### Problems and tasks
a: In the excerpt on climate change below, in what year was the Paris Agreement reached?
b: Carry on the excerpt on climate change information below, starting right after its final sentence.

### Document excerpt
..............................

Hardly a day passes by without reports or news in the media about issues surrounding climate change [1]. Even though the information on climate change paints pictures of gloom and doom, to a greater extent, it seems that majority of the people have not been taking these news seriously except those who are in the business of fighting and tackling climate change like the Non-Governmental Organizations (NGOs), Environmentalists, policy makers and to some extent governments who believe that climate change is real and not a hoax as claimed by the current President of the United States of America (USA), President Donald Trump and his administration. President Donald Trump has kept his promise to withdraw the USA, the world’s biggest source of historical emissions from the Paris Climate Accord, known as the "Paris Agreement" by the United Nations, is an international agreement reached in 2015 aimed at reducing carbon emissions, slowing rising global temperatures and helping countries deal with the effects of climate change.” Writing on the rebellious position taken by the US against the international community regarding climate change, Boykoff said that “the Intergovernmental Panel on Climate Change comprised of top climate scientists from around the globe has reached consensus that human activities have contributed significantly to global climate change [2]. However, over time, the United States has refused to join concerted international efforts-such as the Kyoto Protocol- to the United Nations Framework Convention on Climate Change is an international treaty, adopted in December 1997 that aimed to reduce the emission of gases that contribute to global warming. In order to curb emission, the Kyoto protocol recognizes that since human activities that contributed immensely to climate change, human interventions are needed to reverse the course in order to cub emission causing climate change.”
Undoubtedly, there have been frantic efforts to disseminate information on climate change to both educated and uneducated members of the society in order to sensitize them on the issues pertaining to climate change. This is to create awareness on the impact and effect of climate change and what should be done to mitigate or adapt to it. And more importantly, “the increasing interconnectedness of the world that characterizes the process of globalization compels us to interlink local, national, and transnational phenomena, such as environmental risks, in both journalistic and academic discourse. Among environmental risks of global scope climate change is probably the one receiving the most attention at present, not least in the media” [3].
Therefore, access to information from various platforms is significant for the purposes of achieving the dissemination and using of the information to tackle and combat climate change.

..............................

### Dataset extract

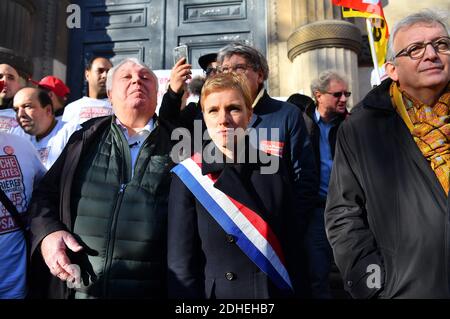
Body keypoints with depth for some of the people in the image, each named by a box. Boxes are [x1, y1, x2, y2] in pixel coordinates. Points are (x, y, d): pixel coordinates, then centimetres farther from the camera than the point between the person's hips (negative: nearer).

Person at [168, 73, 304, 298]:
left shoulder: (274, 168, -6)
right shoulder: (188, 177, -13)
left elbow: (292, 247, -2)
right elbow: (181, 265, -13)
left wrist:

..............................

### Answers given
a: 2015

b:
While this article does not attempt to apportion blame to anyone for not having requisite information or knowledge of climate change, it seeks to emphasize on the need for all and sundry to have access to contemporary up-to-date information on climate change in order to be aware of the threat and danger climate change poses to the environment, atmosphere and human beings and how to combat it. This assertion is made against the backdrop that science is settled on the issues of climate change because climate change is a reality confronting the globe. This is why it is imperative for the world and in particular the international community to stand up and confronting the problem and act by deploying and using whatever it is available to address the problem.
Therefore, there is need to continue to encourage the intensification of widespread information and awareness particularly to the nonchalant on why it is important for all and sundry to join hands together to fight climate change on the ground that, in the words of UN Secretary-General António Guterres “climate change is the defining issue of our time and we are at a defining moment. From shifting weather patterns that threaten food production, to rising sea levels that increase the risk of catastrophic flooding, the impacts of climate change are global in scope and unprecedented in scale. Without drastic action, adapting to these impacts in the future will be more difficult and costly.” The reason why climate change should be tackled is backed up with scientific evidence. For instance, according to UN Secretary-General António Guterres “the world’s leading climate scientists have warned there is only a dozen years for global warming to be kept to a maximum of 1.5°C, beyond which even half a degree increase will significantly worsen the risks of drought, floods, extreme heat and poverty for hundreds of millions of people.” This information is scary because it shows that if human beings do not change their lackadaisical attitude and actions considering that climate change are man-made, the situation will get out of hand and will severely impact human race. According to the United Nations’ Intergovernmental Panel on Climate Change (IPCC), “severe impacts of global warming would occur by 2040, or in the lifetime of today’s working-age people. In order to avert that scenario, global warming must be contained at 1.5 degrees Celsius above pre-industrial era levels.”
Avoiding the devastating impact is to confront the problem head on and act now. Scientists have spoken through all their reports and findings that greenhouse gases emissions causing global climate change must be drastically reduced in order to save the planet from climatic catastrophes. This clarion bell from the scientists must be heeded. Heeding this clarion call will undoubtedly mobilize people to take action to fight climate change and dents the mood of complacency that is restraining action to combat climate change.
Information is power and also an asset. The source and access to good information could be a unique framework that will reveal that there is a looming problem which needs to be attended to. Lack of information is likely to hide the problem from the person who has the skill or the know-how on how to solve the problem. This is a huge dilemma because if there is no information, the problem will persist and could lead to an irreparable damage which might cause permanent damage and destruction. This is why information and in particular, access to information will create the awareness on the need to intervene and to find sustainable and enduring solution to the problem. In this regard, information becomes a potential tool and asset for solving imminent problem.
Undoubtedly, nowadays, we all live in a world where information drives what we do and as such, the information we receive from different sources become the most important thing that shapes and influences how we react to or handle problems and issues. The person who decides to accept information becomes automatically equipped and knowledgeable on the issue because the information becomes a tool which can be used to solve the problem or take a certain decision.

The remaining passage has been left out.